General Parameters of the Statute
Not surprisingly, the majority of cases that have analyzed the "honest services" fraud set forth in 18 U.S.C. § 1346 have involved the bribery of public officials, where the charge under § 1346 is in addition to other charges. However, there have been numerous prosecutions under § 1346 against public officials (and those who have corrupted public officials) for transactions that do not involve outright bribery, but which nonetheless involve the provision of cash or gifts to a public official in exchange for the public official's exercise of power on behalf of the individual or entity providing the gratuity.

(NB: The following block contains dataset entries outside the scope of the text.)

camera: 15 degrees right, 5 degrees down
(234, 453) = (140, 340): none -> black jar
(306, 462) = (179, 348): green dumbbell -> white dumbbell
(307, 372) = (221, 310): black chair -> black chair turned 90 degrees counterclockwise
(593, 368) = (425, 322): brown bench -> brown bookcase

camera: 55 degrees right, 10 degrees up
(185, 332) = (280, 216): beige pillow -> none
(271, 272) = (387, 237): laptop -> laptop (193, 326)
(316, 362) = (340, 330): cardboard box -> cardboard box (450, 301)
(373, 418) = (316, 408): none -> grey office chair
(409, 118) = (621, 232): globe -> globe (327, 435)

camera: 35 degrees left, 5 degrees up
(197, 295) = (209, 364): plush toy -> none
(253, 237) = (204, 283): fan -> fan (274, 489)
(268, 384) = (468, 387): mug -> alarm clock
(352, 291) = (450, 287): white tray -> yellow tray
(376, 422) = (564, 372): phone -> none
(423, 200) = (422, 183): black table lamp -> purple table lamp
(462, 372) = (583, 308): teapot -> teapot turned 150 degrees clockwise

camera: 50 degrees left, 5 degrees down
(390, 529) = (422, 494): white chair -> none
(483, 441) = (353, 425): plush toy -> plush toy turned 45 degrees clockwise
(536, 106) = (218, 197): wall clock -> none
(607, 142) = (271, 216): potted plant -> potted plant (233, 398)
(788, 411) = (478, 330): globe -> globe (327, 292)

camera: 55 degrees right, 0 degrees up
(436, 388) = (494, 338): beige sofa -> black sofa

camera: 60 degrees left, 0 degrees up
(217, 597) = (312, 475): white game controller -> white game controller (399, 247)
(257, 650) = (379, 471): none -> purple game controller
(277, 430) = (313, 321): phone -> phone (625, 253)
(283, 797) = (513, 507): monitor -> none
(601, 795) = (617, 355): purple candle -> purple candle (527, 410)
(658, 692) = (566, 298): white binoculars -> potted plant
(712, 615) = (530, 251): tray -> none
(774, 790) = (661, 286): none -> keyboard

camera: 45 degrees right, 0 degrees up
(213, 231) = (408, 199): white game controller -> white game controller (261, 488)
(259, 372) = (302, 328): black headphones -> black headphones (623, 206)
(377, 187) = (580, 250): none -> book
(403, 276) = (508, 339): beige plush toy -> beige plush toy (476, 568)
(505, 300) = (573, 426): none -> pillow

Courts have recognized that the term "honest services," as used in § 1346, is incredibly broad, but the statute has survived repeated challenges asserting that it is unconstitutiona lly vague, with courts resorting to a "common sense" usage of the phrase "honest services." In rejecting a constitutional void-for-vagueness challenge to the statute's wording, one court opined that "[c]oncrete parameters outlining the duty of honest services should not be necessary. . . . The concept of the duty of honest services sufficiently conveys warning of the proscribed conduct when measured in terms of common understanding and practice." U.S. v. ReBrook, 837 F. Supp. 162, 171 (S.D. W. Va. 1993), aff'd. 58 F.3d 961 (4 th Cir. 1995). Another court demonstrated little patience for the defendant's void-for-vagueness challenge in the context of a kickback scheme, holding that "t should be plain to ordinary people that offering and accepting large sums of money in exchange for a city councilman's vote is a type of conduct proscribed by the language of § 1346." U.S. v. Paradies, 98 F.3d 1266, 1283 (11 th Cir. 1996). Nonetheless, courts have refused to allow § 1346 to be used as a "catch-all" that subjects every unethical or illegal act to federal mail and wire fraud prosecution. See, e.g., U.S. v. Bloom, 149 F.3d 649, 654-56 (7 th
Cir. 1998) (noting, inter alia, that "not every breach of fiduciary duty works a criminal fraud"); U.S. v. Welch, 327 F.3d 1081, 1107 (10 th Cir. 2003) ("the right to honest services is not violated by every breach of contract, breach of duty, conflict of interest, or misstatement made in the course of dealing"). Recognizing the difficulty of interpreting the undefined phrase "honest services," courts have attempted to establish general criteria that must be satisfied to successfully assert an "honest services" fraud claim. One of the leading circuits interpreting the scope of the honest services fraud is the First Circuit Court of Appeals, which held that: First, . . . honest services convictions of public officials typically involve serious corruption, such as embezzlement of public funds, bribery of public officials, or the failure of public decision-makers to disclose conflicts of interest. Second, . . . the broad scope of the mail fraud statute . . . does not encompass every instance of official misconduct that results in the official's personal gain. Third, and most importantly, . . . the government must not merely indicate wrongdoing by a public official, but must also demonstrate that the wrongdoing at issue is intended to prevent or call into question the proper or impartial performance of the public servant's official duties. U.S. v. Czubinski, 106 F.3d 1069, 1076 (1 st Cir. 1997) (emphasis added) (internal citations and quotations omitted), (discussing the First Circuit's prior decision in U.S. v. Sawyer, 85 F.3d 713, 724 (1996). The Seventh Circuit has held that "[m]isuse of office (more broadly, misuse of position) for private gain is the line that separates run of the mill violations of state law fiduciary duty . . . from federal crime." U.S. v. Bloom, 149 F.3d 649, 655 (7 th Cir. 1998). The court went on to note that "in almost all of the intangible rights cases decided . . . (before McNally or since § 1346), the defendant used his office for private gain, as by accepting a bribe in exchange for official action[,]" but also noted that "ecret conversion of information received in a fiduciary capacity is a form of fraud against the owner of that information." Id. Accordingly, the Seventh Circuit summarized its test for an honest services fraud as follows: "[a]n employee deprives his employer of his honest services only if he misuses his position (or the information he obtained in it) for personal gain" (emphasis added). Id. at 656-57.